劳厄也融入席勒著名戏剧的氛围之中,念起其中的台词来:“‘不,暴君的权力要被限制。'”他和施特恩都不愿意接受一个独裁者,无论他有多么仁爱亲善。
两人一下子都笑了。“你能庄严的起誓吗,马克斯·劳厄?”施特恩咧嘴一笑,然后纠正了一下,“马克斯·冯·劳厄(劳厄的父亲就在那一年被授予世袭贵族的身份,因此他家在姓氏中加了“冯”),你敢发誓,如果事实证明玻尔是对的,你就放弃物理学吗?”
劳厄开口大笑:“完全没问题。我不可能容忍这种情况发生。你呢?奥托·施特恩,你敢这样发誓吗?”
施特恩问:“‘吕特立誓言’是怎么说的?有一段是:‘不可剥夺、坚不可摧的星辰……'”

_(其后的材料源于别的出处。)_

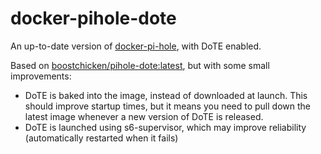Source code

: # docker-pihole-dote

An up-to-date version of [docker-pi-hole](https://github.com/pi-hole/docker-pi-hole), with DoTE enabled.

Based on [boostchicken/pihole-dote:latest](https://hub.docker.com/layers/boostchicken/pihole-dote/latest/images/sha256-995c5f26aebcac386f2b5460e606c8f94b0100eccc4879bdb5d76da0fc1b4fee?context=explore), but with some small improvements:
* DoTE is baked into the image, instead of downloaded at launch. This should improve startup times, but it means you need to pull down the latest image whenever a new version of DoTE is released.
* DoTE is launched using s6-supervisor, which may improve reliability (automatically restarted when it fails)

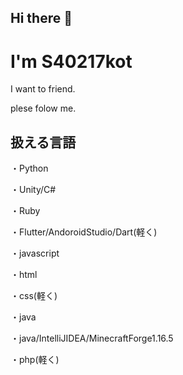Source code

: ## Hi there 👋

# I'm S40217kot

I want to friend.

plese folow me.

## 扱える言語

・Python

・Unity/C#

・Ruby

・Flutter/AndoroidStudio/Dart(軽く)

・javascript

・html

・css(軽く)

・java

・java/IntelliJIDEA/MinecraftForge1.16.5

・php(軽く)
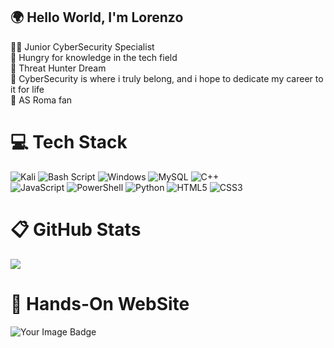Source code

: ## 🌍 Hello World, I'm Lorenzo 
👨‍💻 Junior CyberSecurity Specialist  
🤖 Hungry for knowledge in the tech field 
<br>👾 Threat Hunter Dream<br>
🧩 CyberSecurity is where i truly belong, and i hope to dedicate my career to it for life<br>
🐺 AS Roma fan<br>







# 💻 Tech Stack 
![Kali](https://img.shields.io/badge/Kali-268BEE?style=for-the-badge&logo=kalilinux&logoColor=white)
![Bash Script](https://img.shields.io/badge/bash_script-%23121011.svg?style=for-the-badge&logo=gnu-bash&logoColor=white)
![Windows](https://img.shields.io/badge/Windows-0078D6?style=for-the-badge&logo=windows&logoColor=white)
![MySQL](https://img.shields.io/badge/mysql-4479A1.svg?style=for-the-badge&logo=mysql&logoColor=white)
![C++](https://img.shields.io/badge/c++-%2300599C.svg?style=for-the-badge&logo=c%2B%2B&logoColor=white)<br>
![JavaScript](https://img.shields.io/badge/javascript-%23323330.svg?style=for-the-badge&logo=javascript&logoColor=%23F7DF1E)
![PowerShell](https://img.shields.io/badge/PowerShell-%235391FE.svg?style=for-the-badge&logo=powershell&logoColor=white)
![Python](https://img.shields.io/badge/python-3670A0?style=for-the-badge&logo=python&logoColor=ffdd54)
![HTML5](https://img.shields.io/badge/html5-%23E34F26.svg?style=for-the-badge&logo=html5&logoColor=white)
![CSS3](https://img.shields.io/badge/css3-%231572B6.svg?style=for-the-badge&logo=css3&logoColor=white)


# 📋 GitHub Stats
![](https://github-readme-stats.vercel.app/api?username=dadstock&theme=catppuccin_mocha&hide_border=false&include_all_commits=true&count_private=true) 
# 🎯 Hands-On WebSite
<img src="https://tryhackme-badges.s3.amazonaws.com/dadstock.png" alt="Your Image Badge" />








<!--
**dadstock/dadstock** is a ✨ _special_ ✨ repository because its `README.md` (this file) appears on your GitHub profile.

Here are some ideas to get you started:

- 🔭 I’m currently working on ...
- 🌱 I’m currently learning ...
- 👯 I’m looking to collaborate on ...
- 🤔 I’m looking for help with ...
- 💬 Ask me about ...
- 📫 How to reach me: ...
- 😄 Pronouns: ...
- ⚡ Fun fact: ...
-->
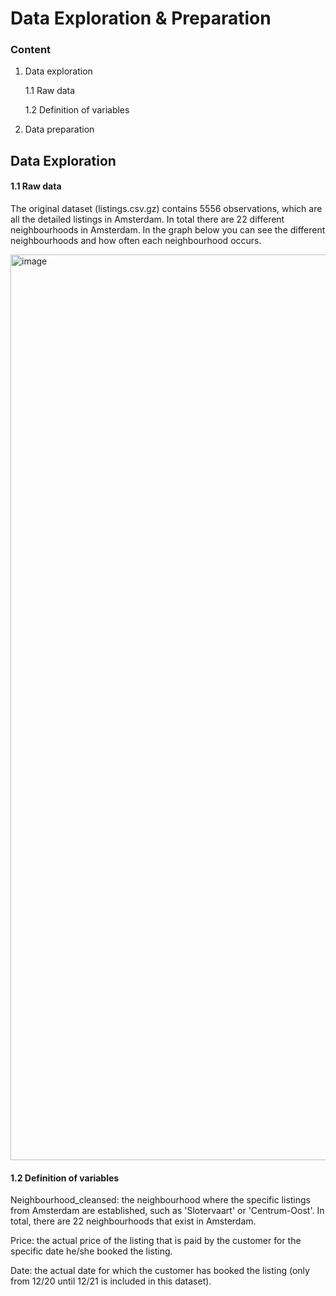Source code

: # **Data Exploration & Preparation**

### Content
1. Data exploration

   1.1 Raw data

   1.2 Definition of variables

2. Data preparation


## **Data Exploration**
#### 1.1 Raw data

The original dataset (listings.csv.gz) contains 5556 observations, which are all the detailed listings in Amsterdam. In total there are 22 different neighbourhoods in Amsterdam. In the graph below you can see the different neighbourhoods and how often each neighbourhood occurs.

<img width="1449" alt="image" src="https://user-images.githubusercontent.com/98963939/159894754-5ab3585f-3dd0-4f0a-b836-eda7ab0b6620.png">



#### 1.2 Definition of variables

Neighbourhood_cleansed: the neighbourhood where the specific listings from Amsterdam are established, such as 'Slotervaart' or 'Centrum-Oost'. In total, there are 22 neighbourhoods that exist in Amsterdam.

Price: the actual price of the listing that is paid by the customer for the specific date he/she booked the listing.

Date: the actual date for which the customer has booked the listing (only from 12/20 until 12/21 is included in this dataset).
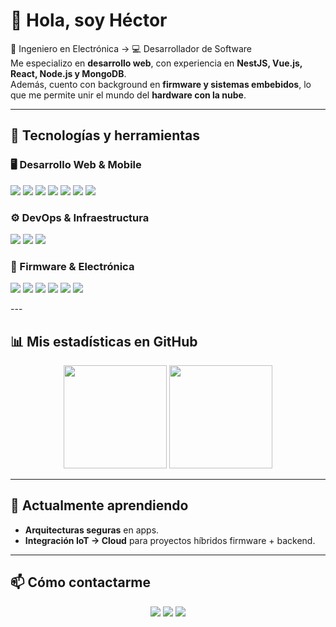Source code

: # 👋 Hola, soy Héctor  

🔌 Ingeniero en Electrónica → 💻 Desarrollador de Software  
Me especializo en **desarrollo web**, con experiencia en **NestJS, Vue.js, React, Node.js y MongoDB**.  
Además, cuento con background en **firmware y sistemas embebidos**, lo que me permite unir el mundo del **hardware con la nube**.  

---

## 🚀 Tecnologías y herramientas  

### 🖥️ Desarrollo Web & Mobile  
<p align="left">
  <img src="https://img.shields.io/badge/JavaScript-F7DF1E?logo=javascript&logoColor=black" />
  <img src="https://img.shields.io/badge/Node.js-339933?logo=node.js&logoColor=white" />
  <img src="https://img.shields.io/badge/NestJS-E0234E?logo=nestjs&logoColor=white" />
  <img src="https://img.shields.io/badge/Vue.js-4FC08D?logo=vue.js&logoColor=white" />
  <img src="https://img.shields.io/badge/React-61DAFB?logo=react&logoColor=black" />
  <img src="https://img.shields.io/badge/MongoDB-47A248?logo=mongodb&logoColor=white" />
  <img src="https://img.shields.io/badge/Astro-000000?logo=astro&logoColor=FF5D01" />
  <!-- <img src="https://img.shields.io/badge/React_Native-61DAFB?logo=react&logoColor=black" /> -->
</p>

### ⚙️ DevOps & Infraestructura  
<p align="left">
  <!-- <img src="https://img.shields.io/badge/Docker-2496ED?logo=docker&logoColor=white" />
  <img src="https://img.shields.io/badge/Kubernetes-326CE5?logo=kubernetes&logoColor=white" />
  <img src="https://img.shields.io/badge/NGINX-009639?logo=nginx&logoColor=white" /> -->
  <img src="https://img.shields.io/badge/GitHub_Actions-2088FF?logo=github-actions&logoColor=white" />
  <img src="https://img.shields.io/badge/Firebase-FFCA28?logo=firebase&logoColor=black" />
  <img src="https://img.shields.io/badge/AWS-232F3E?logo=amazonaws&logoColor=white" />
</p>

### 🔧 Firmware & Electrónica  
<p align="left">
  <img src="https://img.shields.io/badge/C-00599C?logo=c&logoColor=white" />
  <img src="https://img.shields.io/badge/C++-00599C?logo=cplusplus&logoColor=white" />
  <img src="https://img.shields.io/badge/Arduino-00979D?logo=arduino&logoColor=white" />
  <img src="https://img.shields.io/badge/ESP32-000000?logo=espressif&logoColor=white" />
  <img src="https://img.shields.io/badge/STM32-03234B?logo=stmicroelectronics&logoColor=white" />
  <img src="https://img.shields.io/badge/Raspberry_Pi-A22846?logo=raspberrypi&logoColor=white" />
</p>
---

<!--

## 📌 Proyectos destacados  
🔹 [💰 Control de gastos personales](#)  
Aplicación móvil (React Native + NestJS + MongoDB) que organiza transacciones automáticamente desde correos bancarios, cumpliendo estándares de seguridad.  

🔹 [⚡ Firmware meets Cloud](#)  
Proyecto donde integré firmware embebido con servicios web y backend en la nube.  

---
-->
## 📊 Mis estadísticas en GitHub  
<p align="center">
  <img src="https://github-readme-stats.vercel.app/api?username=h3ctordev&show_icons=true&theme=tokyonight" height="165"/>
  <img src="https://github-readme-stats.vercel.app/api/top-langs/?username=h3ctordev&layout=compact&theme=tokyonight" height="165"/>
</p>

---

## 🌱 Actualmente aprendiendo    
- **Arquitecturas seguras** en apps.  
- **Integración IoT → Cloud** para proyectos híbridos firmware + backend.  

---

## 📫 Cómo contactarme  
<p align="center">
  <a href="mailto:contacto@hectordev.cl" target="_blank"><img src="https://img.shields.io/badge/Email-D14836?logo=gmail&logoColor=white" /></a>
  <a href="https://www.linkedin.com/in/h3ctordev" target="_blank"><img src="https://img.shields.io/badge/LinkedIn-0077B5?logo=linkedin&logoColor=white" /></a>
  <a href="https://hectordev.cl target="_blank""><img src="https://img.shields.io/badge/Portafolio-000?logo=vercel&logoColor=white" /></a>
</p>

<!--
---

✨ *De la electrónica al software: creando soluciones desde el hardware hasta la nube.*  
-->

“不,不。”劳厄一边说,一边伸出手来——他们毕竟是在于特利贝格峰上。他笑起来说:“我们有必要来点新词。”
施特恩一下就明白了:“于特利贝格誓言!”
劳厄说:“我们以原子的名义起誓。”
自从希腊哲学家在公元前5世纪首次对原子提出假设以来,原子一直是众多大奥秘当中的一个。你、你坐着的椅子和呼吸的空气,所有物质最终都是由相同的结构单元所组成的吗?这样一种基本的结构单元是什么样子的呢?人们通过哲学进行摸索,试图找到答案。在18世纪中叶,一位喜欢盘根问底的苏格兰人托马斯·梅尔维尔燃烧精制食盐,并透过棱镜察看火光产生的现象,就像艾萨克·牛顿曾经透过棱镜观察白光,而看到了彩虹光谱。梅尔维尔没有看到彩虹光谱:在黑暗包围之中,他只看见一对橙色的条纹。
又过了62年(1814年),约瑟夫·冯·夫琅和费在为一家军用物品公司校准测量透镜时,透过棱镜观察太阳,第一次注意到在牛顿的彩虹光谱中有若干条暗线。事实上,他在彩虹中看不到两块暖黄色——食盐的光谱仿佛被翻了过来。

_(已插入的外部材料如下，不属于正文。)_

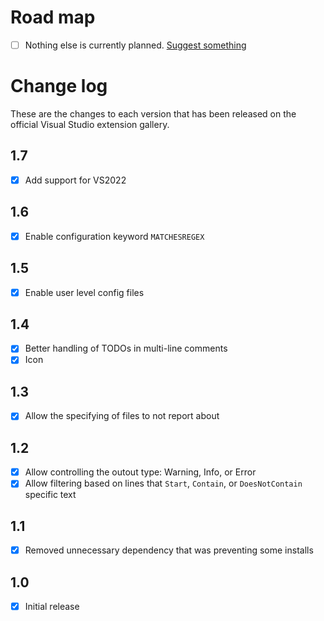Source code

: # Road map

- [ ] Nothing else is currently planned. [Suggest something](https://github.com/mrlacey/DemoSnippets/issues/new)

# Change log

These are the changes to each version that has been released
on the official Visual Studio extension gallery.

## 1.7

- [x] Add support for VS2022

## 1.6

- [x] Enable configuration keyword `MATCHESREGEX`

## 1.5

- [x] Enable user level config files

## 1.4

- [x] Better handling of TODOs in multi-line comments
- [x] Icon

## 1.3

- [x] Allow the specifying of files to not report about

## 1.2

- [x] Allow controlling the outout type: Warning, Info, or Error
- [x] Allow filtering based on lines that `Start`, `Contain`, or `DoesNotContain` specific text

## 1.1

- [x] Removed unnecessary dependency that was preventing some installs

## 1.0

- [x] Initial release
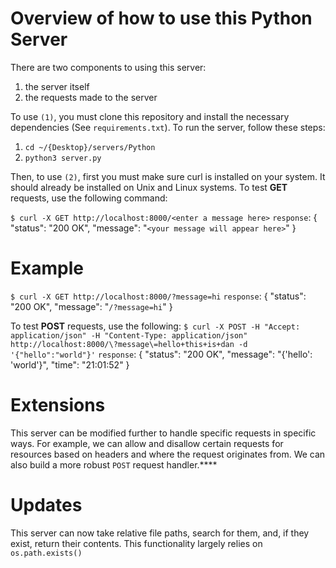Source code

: # Overview of how to use this Python Server

There are two components to using this server:
1. the server itself
2. the requests made to the server

To use `(1)`, you must clone this repository and install the necessary dependencies (See `requirements.txt`). To run the server, follow these steps:
1. `cd ~/{Desktop}/servers/Python`
2. `python3 server.py`

Then, to use `(2)`, first you must make sure curl is installed on your system. It should already be installed on Unix and Linux systems. To test **GET** requests, use the following command:

`$ curl -X GET http://localhost:8000/<enter a message here>`
`response`: 
    {
      "status": "200 OK",
      "message": "`<your message will appear here>`"
    }

# Example
`$ curl -X GET http://localhost:8000/?message=hi`
`response`: 
    {
      "status": "200 OK",
      "message": "`/?message=hi`"
    }

To test **POST** requests, use the following:
`$ curl -X POST -H "Accept: application/json" -H "Content-Type: application/json" http://localhost:8000/\?message\=hello+this+is+dan -d '{"hello":"world"}'`
`response`:
    {
      "status": "200 OK",
      "message": "{'hello': 'world'}",
      "time": "21:01:52"
    }

# Extensions
This server can be modified further to handle specific requests in specific ways. For example, we can allow and disallow certain requests for resources based on headers and where the request originates from. We can also build a more robust `POST` request handler.****

# Updates
This server can now take relative file paths, search for them, and, if they exist, return their contents.
This functionality largely relies on `os.path.exists()`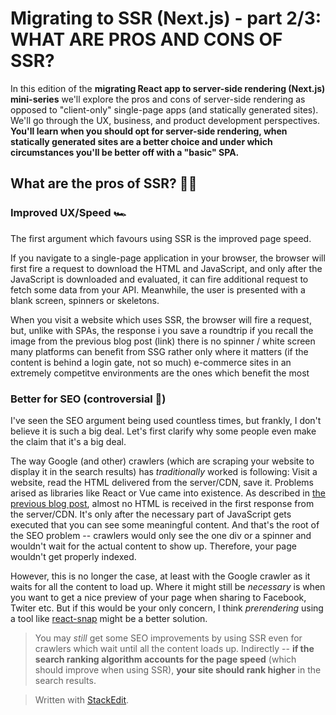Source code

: # Migrating to SSR (Next.js) - part 2/3: WHAT ARE PROS AND CONS OF SSR?
In this edition of the **migrating React app to server-side rendering (Next.js) mini-series** we'll explore the pros and cons of server-side rendering as opposed to "client-only" single-page apps (and statically generated sites). We'll go through the UX, business, and product development perspectives. **You'll learn when you should opt for server-side rendering, when statically generated sites are a better choice and under which circumstances you'll be better off with a "basic" SPA.**

## What are the pros of SSR? 👍🏽
### Improved UX/Speed 🏎
The first argument which favours using SSR is the improved page speed. 

If you navigate to a single-page application in your browser, the browser will first fire a request to download the HTML and JavaScript, and only after the JavaScript is downloaded and evaluated, it can fire additional request to fetch some data from your API. Meanwhile, the user is presented with a blank screen, spinners or skeletons. 

When you visit a website which uses SSR, the browser will fire a request, but, unlike with SPAs, the response i
you save a roundtrip if you recall the image from the previous blog post (link)
there is no spinner / white screen
many platforms can benefit from SSG rather
only where it matters (if the content is behind a login gate, not so much)
e-commerce sites in an extremely competitve environments are the ones which benefit the most

### Better for SEO (controversial 🧐)
I've seen the SEO argument being used countless times, but frankly, I don't believe it is such a big deal. Let's first clarify why some people even make the claim that it's a big deal.

The way Google (and other) crawlers (which are scraping your website to display it in the search results) has *traditionally* worked is following: Visit a website, read the HTML delivered from the server/CDN, save it. Problems arised as libraries like React or Vue came into existence. As described in [the previous blog post](https://dev.to/tomdohnal/migrating-to-ssr-next-js-part-1-3-what-is-ssr-and-how-it-differs-from-other-approaches-50fa), almost no HTML is received in the first response from the server/CDN. It's only after the necessary part of JavaScript gets executed that you can see some meaningful content. And that's the root of the SEO problem -- crawlers would only see the one div or a spinner and wouldn't wait for the actual content to show up. Therefore, your page wouldn't get properly indexed.

However, this is no longer the case, at least with the Google crawler as it waits for all the content to load up. Where it might still be *necessary* is when you want to get a nice preview of your page when sharing to Facebook, Twiter etc. But if this would be your only concern, I think *prerendering* using a tool like [react-snap](https://github.com/stereobooster/react-snap) might be a better solution.
> You may *still* get some SEO improvements by using SSR even for crawlers which wait until all the content loads up. Indirectly -- **if the search ranking algorithm accounts for the page speed** (which should improve when using SSR), **your site should rank higher** in the search results.

> Written with [StackEdit](https://stackedit.io/).
<!--stackedit_data:
eyJoaXN0b3J5IjpbMTkxNzkyNzQzNCwtMTIzMzUzNDEzOSwxMz
U3OTQ2NjQ5XX0=
-->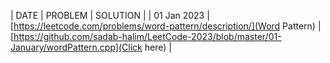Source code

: | DATE | PROBLEM | SOLUTION |
| 01 Jan 2023 | [https://leetcode.com/problems/word-pattern/description/](Word Pattern) | [https://github.com/sadab-halim/LeetCode-2023/blob/master/01-January/wordPattern.cpp](Click here) |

此后近半个世纪里,无人进一步探索这种巧合的原因,直到古斯塔夫·基尔霍夫的发现。他是一位个子矮小、灵活敏捷的物理学家,经常拄着拐杖在海德堡大学的中世纪大厅里来回走动。他对消失的黄色区域做出了推断:是围绕在太阳周围的钠气体(食盐就是氯化钠)吸收了黄色光。基尔霍夫最亲密的朋友——文雅而伟大的罗伯特·本生帮助了他。在20年前,一个培养皿发生爆炸,飞出的一小块玻璃碎片弄瞎了本生的一只眼睛。“眼下,基尔霍夫和我正忙着做一件让我们没有时间睡觉的事。”1859年,本生向一位朋友解释说,“在找出太阳光谱中暗线的成因方面,基尔霍夫已经有了一个完全出人意料的发现。”[8]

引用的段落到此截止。